A global deployment of the Emergency Remote Education (Manca et al., 2021) has been a forced revolution revealing a huge need for improving knowledge and awareness on how pedagogical content is being taught online, as well as skills to design, facilitate, and deliver meaningful online learning experiences. The lack of specific skills related to designing online-learning-ecosystems literally exploded during the pandemic outbreak, revealing that the teaching professionals were not always trained properly to adjust their curricula to a full online setting (Daniel, 2020). The abrupt migration from face-to-face education to a total e-learning context, gave teachers a substantial awareness of the profound distinctiveness of online teaching (Rapanta et al., 2020). Conversely, in other cases like in universities, it was not infrequent that the challenge was perceived as an opportunity for pedagogical and professional reinvention of traditional approaches (Watermeyer et al., 2021). As a consequence, ICT integration and adaptative teaching styles are being defined as particularly relevant for early career teachers (König et al., 2020), while new needs have been emerging to ensure equity in assessment and institutional transparency for all stakeholders (García-Peñalvo et al., 2020). Similarly, different grades of students’ readiness to move totally online emerged, in high schools (Chung et al., 2020) as well as universities (Aristovnik et al., 2020). Nevertheless, the pandemic-related urgence for creating more resilient education environments imposed also the theme of educational sustainable models (Adedoyin & Soykan, 2020).

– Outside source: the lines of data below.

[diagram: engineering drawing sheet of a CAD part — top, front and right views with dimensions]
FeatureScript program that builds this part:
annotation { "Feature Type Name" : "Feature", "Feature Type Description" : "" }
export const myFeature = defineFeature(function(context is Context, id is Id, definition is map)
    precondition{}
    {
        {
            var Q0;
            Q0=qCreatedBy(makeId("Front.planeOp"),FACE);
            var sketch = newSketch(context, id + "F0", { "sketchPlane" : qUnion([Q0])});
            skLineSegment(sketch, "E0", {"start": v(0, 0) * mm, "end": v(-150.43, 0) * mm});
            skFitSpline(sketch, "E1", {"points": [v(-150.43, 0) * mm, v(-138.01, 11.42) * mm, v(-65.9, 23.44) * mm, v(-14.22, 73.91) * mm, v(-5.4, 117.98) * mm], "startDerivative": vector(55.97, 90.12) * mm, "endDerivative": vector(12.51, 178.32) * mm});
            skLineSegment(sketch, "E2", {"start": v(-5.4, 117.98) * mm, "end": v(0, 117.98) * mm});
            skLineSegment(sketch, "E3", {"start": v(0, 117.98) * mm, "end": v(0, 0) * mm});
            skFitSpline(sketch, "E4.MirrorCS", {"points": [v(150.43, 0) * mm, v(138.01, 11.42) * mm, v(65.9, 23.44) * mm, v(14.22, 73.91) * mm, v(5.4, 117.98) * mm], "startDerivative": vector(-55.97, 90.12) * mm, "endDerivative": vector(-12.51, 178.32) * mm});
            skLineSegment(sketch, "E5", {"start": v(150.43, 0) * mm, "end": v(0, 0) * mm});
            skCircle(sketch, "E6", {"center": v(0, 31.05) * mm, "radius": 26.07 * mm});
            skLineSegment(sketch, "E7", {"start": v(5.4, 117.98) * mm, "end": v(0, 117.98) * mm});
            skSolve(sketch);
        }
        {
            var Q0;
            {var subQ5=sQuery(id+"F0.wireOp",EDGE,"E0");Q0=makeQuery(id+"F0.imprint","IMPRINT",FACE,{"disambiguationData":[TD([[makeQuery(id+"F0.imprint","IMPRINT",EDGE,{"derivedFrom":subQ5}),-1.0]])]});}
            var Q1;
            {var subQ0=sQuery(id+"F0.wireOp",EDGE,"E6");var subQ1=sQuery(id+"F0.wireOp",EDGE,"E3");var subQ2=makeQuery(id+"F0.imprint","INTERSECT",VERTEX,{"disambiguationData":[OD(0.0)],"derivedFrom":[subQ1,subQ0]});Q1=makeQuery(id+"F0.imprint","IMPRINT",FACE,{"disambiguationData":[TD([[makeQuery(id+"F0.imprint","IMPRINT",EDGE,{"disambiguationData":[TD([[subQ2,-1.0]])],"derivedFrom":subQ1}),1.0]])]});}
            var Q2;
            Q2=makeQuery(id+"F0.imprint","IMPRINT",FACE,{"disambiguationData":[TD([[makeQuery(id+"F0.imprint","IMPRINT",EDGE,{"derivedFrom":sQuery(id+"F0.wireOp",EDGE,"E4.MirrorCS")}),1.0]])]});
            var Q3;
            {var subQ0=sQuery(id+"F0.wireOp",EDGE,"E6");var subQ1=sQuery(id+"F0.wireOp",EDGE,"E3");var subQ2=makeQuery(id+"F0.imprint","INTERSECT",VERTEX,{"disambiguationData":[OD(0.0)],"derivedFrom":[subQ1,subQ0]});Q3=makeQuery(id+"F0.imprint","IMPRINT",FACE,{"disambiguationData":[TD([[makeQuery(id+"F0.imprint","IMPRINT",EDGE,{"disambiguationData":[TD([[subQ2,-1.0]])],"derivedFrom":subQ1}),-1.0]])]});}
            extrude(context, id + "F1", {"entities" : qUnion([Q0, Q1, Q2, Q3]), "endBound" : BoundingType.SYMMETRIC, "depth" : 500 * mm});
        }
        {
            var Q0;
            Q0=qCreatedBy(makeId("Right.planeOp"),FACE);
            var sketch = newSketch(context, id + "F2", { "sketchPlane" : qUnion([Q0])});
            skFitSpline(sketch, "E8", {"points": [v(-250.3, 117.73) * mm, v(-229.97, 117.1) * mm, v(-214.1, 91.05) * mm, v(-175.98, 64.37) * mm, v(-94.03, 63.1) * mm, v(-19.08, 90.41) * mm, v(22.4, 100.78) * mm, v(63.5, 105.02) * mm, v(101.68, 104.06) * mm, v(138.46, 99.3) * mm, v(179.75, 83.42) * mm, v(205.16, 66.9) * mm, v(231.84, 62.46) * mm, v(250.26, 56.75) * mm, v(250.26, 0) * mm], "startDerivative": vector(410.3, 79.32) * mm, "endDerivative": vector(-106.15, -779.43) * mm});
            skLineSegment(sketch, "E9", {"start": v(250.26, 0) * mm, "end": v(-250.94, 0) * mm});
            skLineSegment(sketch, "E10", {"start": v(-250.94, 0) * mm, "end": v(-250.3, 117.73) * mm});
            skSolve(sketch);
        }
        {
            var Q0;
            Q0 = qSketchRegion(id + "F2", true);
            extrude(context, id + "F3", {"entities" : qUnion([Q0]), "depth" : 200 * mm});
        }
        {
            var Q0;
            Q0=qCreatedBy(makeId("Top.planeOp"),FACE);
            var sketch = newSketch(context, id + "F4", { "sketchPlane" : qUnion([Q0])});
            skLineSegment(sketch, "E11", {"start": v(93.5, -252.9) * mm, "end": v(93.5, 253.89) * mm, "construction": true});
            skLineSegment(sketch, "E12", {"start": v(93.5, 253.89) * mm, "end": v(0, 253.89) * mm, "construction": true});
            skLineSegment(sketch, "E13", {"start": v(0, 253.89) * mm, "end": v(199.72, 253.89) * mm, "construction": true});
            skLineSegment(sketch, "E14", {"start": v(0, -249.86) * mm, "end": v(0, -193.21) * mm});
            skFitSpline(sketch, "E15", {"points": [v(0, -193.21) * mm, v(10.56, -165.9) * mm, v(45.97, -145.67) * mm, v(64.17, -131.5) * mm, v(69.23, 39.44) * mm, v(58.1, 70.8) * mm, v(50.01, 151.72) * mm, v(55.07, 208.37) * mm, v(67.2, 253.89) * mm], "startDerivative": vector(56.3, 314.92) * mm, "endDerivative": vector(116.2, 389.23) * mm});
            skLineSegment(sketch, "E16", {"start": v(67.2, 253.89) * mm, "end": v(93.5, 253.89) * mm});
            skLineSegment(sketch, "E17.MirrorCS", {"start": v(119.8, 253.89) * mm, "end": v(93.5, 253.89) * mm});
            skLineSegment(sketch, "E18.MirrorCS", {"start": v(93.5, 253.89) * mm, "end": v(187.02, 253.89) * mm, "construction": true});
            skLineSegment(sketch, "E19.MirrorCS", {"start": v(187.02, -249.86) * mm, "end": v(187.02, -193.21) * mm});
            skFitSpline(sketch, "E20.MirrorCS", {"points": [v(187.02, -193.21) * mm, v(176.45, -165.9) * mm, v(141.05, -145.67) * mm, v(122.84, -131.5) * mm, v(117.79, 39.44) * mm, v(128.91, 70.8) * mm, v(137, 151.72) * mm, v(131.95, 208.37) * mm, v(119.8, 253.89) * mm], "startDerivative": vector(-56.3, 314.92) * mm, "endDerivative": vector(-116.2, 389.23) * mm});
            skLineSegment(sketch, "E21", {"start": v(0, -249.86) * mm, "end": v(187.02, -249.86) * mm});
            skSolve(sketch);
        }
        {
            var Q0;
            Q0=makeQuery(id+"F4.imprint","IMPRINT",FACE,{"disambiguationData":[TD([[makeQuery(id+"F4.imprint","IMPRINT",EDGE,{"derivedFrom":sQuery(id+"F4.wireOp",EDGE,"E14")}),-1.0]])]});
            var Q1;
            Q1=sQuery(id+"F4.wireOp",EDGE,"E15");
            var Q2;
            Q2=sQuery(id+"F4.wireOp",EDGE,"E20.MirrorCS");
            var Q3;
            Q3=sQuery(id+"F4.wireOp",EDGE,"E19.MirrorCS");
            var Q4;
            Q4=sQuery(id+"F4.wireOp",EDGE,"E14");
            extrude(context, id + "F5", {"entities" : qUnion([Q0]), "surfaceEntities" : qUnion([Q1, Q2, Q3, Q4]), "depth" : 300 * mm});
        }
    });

In our digital society the term ‘online’ is no more a meaningful descriptor to define the ordinary experiences of digital native students, especially in those countries where Internet-connected devices are the norm, and the differentiations between educational time and other human activities are not so sharp anymore (Rapanta et al., 2020). Learners are fully immersed in new technologies and are also regular users of social media, hence they will advocate for the use of these tools inside and outside the classroom, this leads to less formal learning processes and to build relationships among the various agents involved (Sá et al., 2020). Aside from the continuous debate around technology and education, it is demonstrated that education practices hardly keep the pace with the latest technological innovations (Mayer, 2019). The strongest evidence of these different upgrading rates is the unsystematic adoption of Mobile Learning (ML) or m-learning (Grant, 2019) and the recent advance of 3D-virtual worlds, considered mature and appropriate for various pedagogical use. Despite their increasing appeal in educational practice, three-dimensional learning environments are still overlooked and disregarded by teachers, and the affordances of mobile computing devices have not been clearly explained. Due to instructors’ rapid skill obsolescence, lack of a proper instructional-design-background and even budget-issues of their education centers (Pellas et al., 2017) the educational outreach of these technologies is not entirely verified. As Zawacki-Richter and Anderson (2014) pointed out, e-learning experience is tightly tied to the benefits of choosing the most appropriate platform, and media features are of paramount importance in the Instructional Design (ID) process. They are related to the ICT literacy of instructors and learners and can impact the subject to be learned. Indeed, among the research trends of the recent years, technology-enhanced settings supporting communication and remote interaction are still one of the most cross-thematic focuses (Blau et al., 2020; Borokhovski et al., 2016). Along with the selection of the most appropriate medium, the current digital education paradigm is a stage of a theoretical evolution that may be traced back to the Behaviourist approach, then Cognitivist, and now Constructivist (Mayer, 2019), with a reasonably predictable advent of a dominant Connectivist perspective in the future.